In the Corpus Christi procession one year the marchers paused in Palace avenue before the house of Willi Spiegelberg to rest for a moment in the heat of the day. They set the decorated and canopied litter of La Conquistadora on the street while they mopped their brows and chatted briefly. The smallest Spiegelberg child—a little girl of four or five—saw the tiny Madonna and, unobserved, ran out to take it up in her arms as she would a doll, and happily returned to the house. The bearers went on their way, and not until they reached the cathedral did they notice that their Madonna had left them. Their astonishment was mixed with fear. They had no explanation for the terrible event. The procession must proceed, another holy figure was found, and the mystery grew with the day. It was not solved until in the evening Flora Spiegelberg went to kiss her daughter good night and found the Madonna tucked neatly in her daughter’s bed. “Horrified,” Mrs Spiegelberg flew to the archbishop’s house to restore the figure with explanations and apologies. Lamy received all with “roars of laughter,” and he and his appalled guest had a glass of wine together. (They were old friends—when the Jews of Santa Fe held their holy-day observances, Lamy was usually present.) Comforted, she was able to go home in peace, though her child felt robbed of her new doll. Nothing more was heard of the affair until many months later “a beautifully dressed wax doll” came from Paris
, with a note from the archbishop to the little girl to explain that it was “to replace the little Madonna.”
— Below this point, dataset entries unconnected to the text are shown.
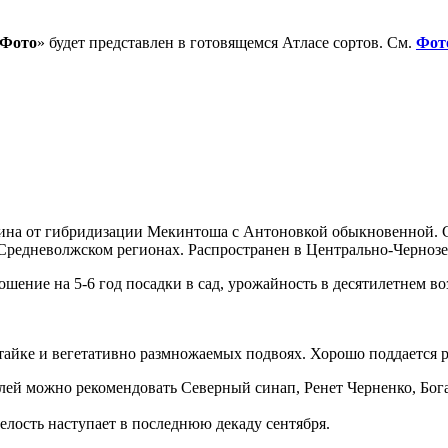
 Фото
» будет представлен в готовящемся Атласе сортов. См.
Фот
а от гибридизации Мекинтоша с Антоновкой обыкновенной. Селек
редневолжском регионах. Распространен в Центрально-Чернозе
шение на 5-6 год посадки в сад, урожайность в десятилетнем во
китайке и вегетативно размножаемых подвоях. Хорошо поддается
лей можно рекомендовать Северный синап, Ренет Черненко, Бог
елость наступает в последнюю декаду сентября.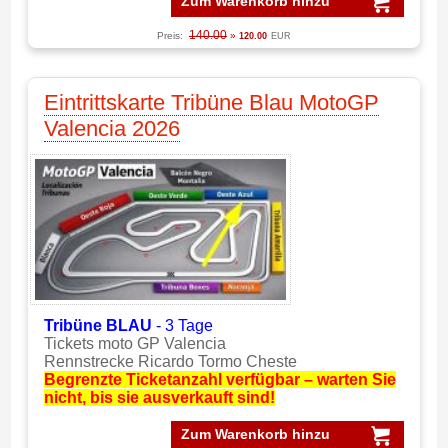
Zum Warenkorb hinzu
140.00
Preis:
»
120.00
EUR
Eintrittskarte Tribüne Blau MotoGP
Valencia 2026
Tribüne BLAU
- 3 Tage
Tickets moto GP Valencia
Rennstrecke Ricardo Tormo Cheste
Begrenzte Ticketanzahl verfügbar – warten Sie
nicht, bis sie ausverkauft sind!
Zum Warenkorb hinzu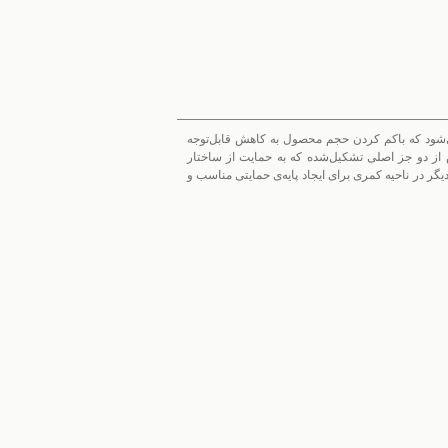
spinomed به‌عنوان یکی از جدیدترین طراحی‌های TLSO شناخته می‌شود که باکم کردن حجم محصول به کاهش قابل‌توجه
از دو جز اصلی تشکیل‌شده که به حمایت از ساختار
نی(C6) تا مهره‌های خاجی (S1) پرداخته است. بخش دیگر در ناحیه کمری برای ایجاد پایه‌ی حمایتی مناسب و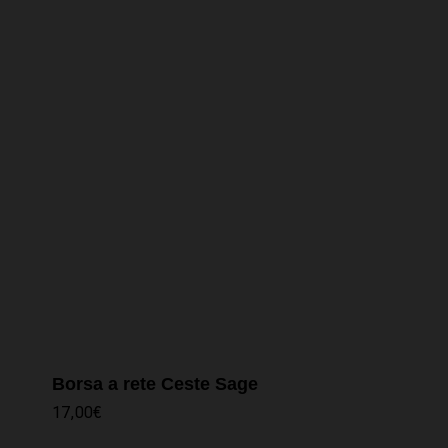
Borsa a rete Ceste Sage
17,00
€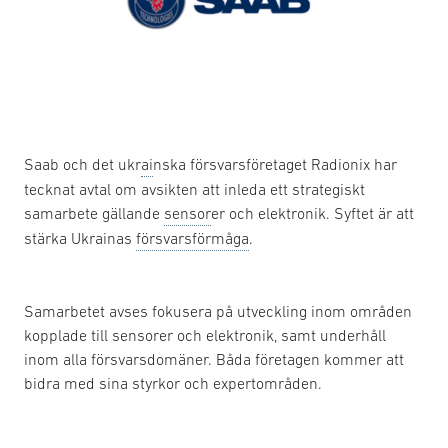
Saab och det ukr
ai
nska försvarsföretaget Radionix har
tecknat avtal om avsikten att inleda ett strategiskt
samarbete gällande
sensor
er och elektronik. Syftet är att
stärka Ukrainas
försvarsförmåga
.
Samarbetet avses fokusera på utveckling inom områden
kopplade till sensorer och elektronik, samt underhåll
inom alla försvarsdomäner. Båda företagen kommer att
bidra med sina styrkor och expertområden.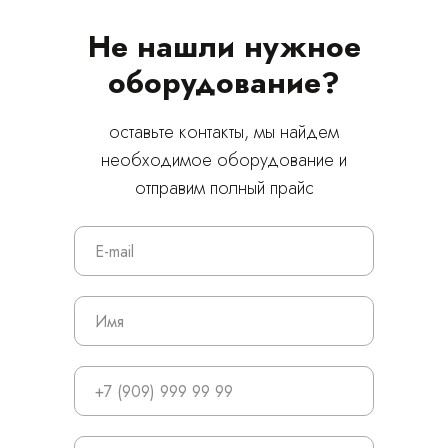
Не нашли нужное
оборудование?
оставьте контакты, мы найдем
необходимое оборудование и
отправим полный прайс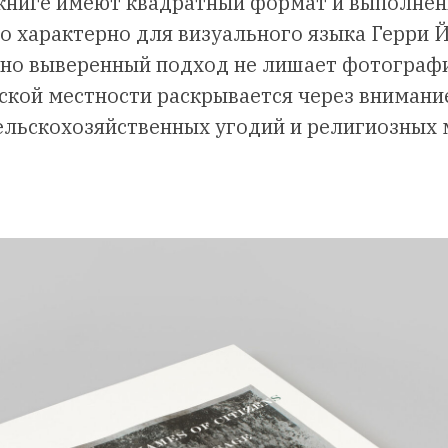
книге имеют квадратный формат и выполнен
то характерно для визуального языка Герри 
чно выверенный подход не лишает фотографи
ской местности раскрывается через внимани
сельскохозяйственных угодий и религиозных 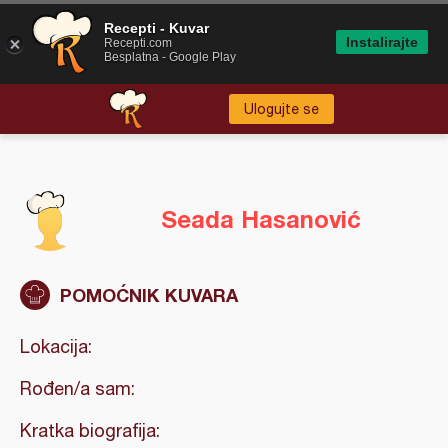
Recepti - Kuvar
Instalirajte
Recepti.com
Besplatna - Google Play
Ulogujte se
Seada Hasanović
POMOĆNIK KUVARA
Lokacija:
Rođen/a sam:
Kratka biografija: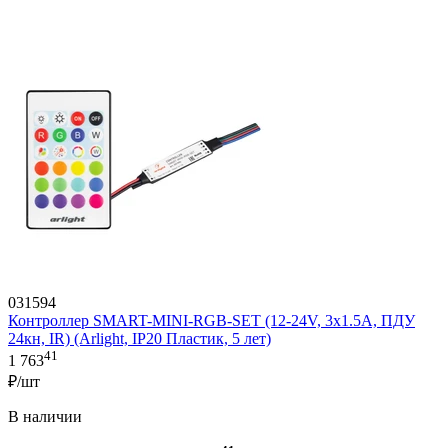
031594
Контроллер SMART-MINI-RGB-SET (12-24V, 3x1.5A, ПДУ
24кн, IR) (Arlight, IP20 Пластик, 5 лет)
41
1 763
₽/шт
В наличии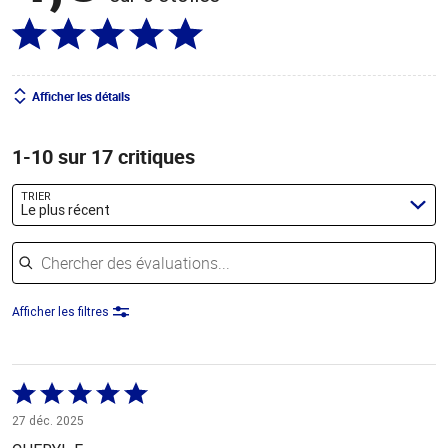
Afficher les détails
1-10 sur 17 critiques
TRIER
Le plus récent
Chercher des évaluations
Afficher les filtres
Coté
5 sur
27 déc. 2025
5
Generally companionable, Lamy was easy with his colleagues; though there was a shade of formality in his dealings with Salpointe, such as never obtruded itself in his friendship with Machebeuf. But after all, the younger man had come as a recruit to Santa Fe, while Machebeuf had been to school with him, had arrived with the bishop at the beginning, and with him had faced and overcome the first obstacles of the desert diocese. When these two friends were together, the talk seemed to go racing along. The essence of friendship was never to have enough time to exchange all the ideas and references and memories that wanted sharing. Lamy’s quiet bearing was well countered by Machebeuf’s vivacity. Where the one had humor under his calm, the other had an extravagance of word and gesture which his priests used to mimic when he was absent. But in essential affairs he was as serious as his superior, and he never asked anyone to undertake a duty which he himself had not already served. Like Lamy, Machebeuf loved the native Mexican people, who repaid them both with dependent respect. In repose Lamy was like a medieval sculpture of a bishop whose eyes saw beyond time; Machebeuf, even in repose, with his small hilarious old face, looked like a carved imp unexpectedly glimpsed as a detail in a pulpit or a capital.
After the railroads came, the two old friends were able to meet more frequently than in harder days.
In the spring of 1884, the Jesuit pastor of San Felipe de Neri in Old Albuquerque sought out one of his nuns—it was Sister Blandina in her genius for being “present at the creation” in any situation.
“I am in trouble,” said the pastor. “Can you help me out?”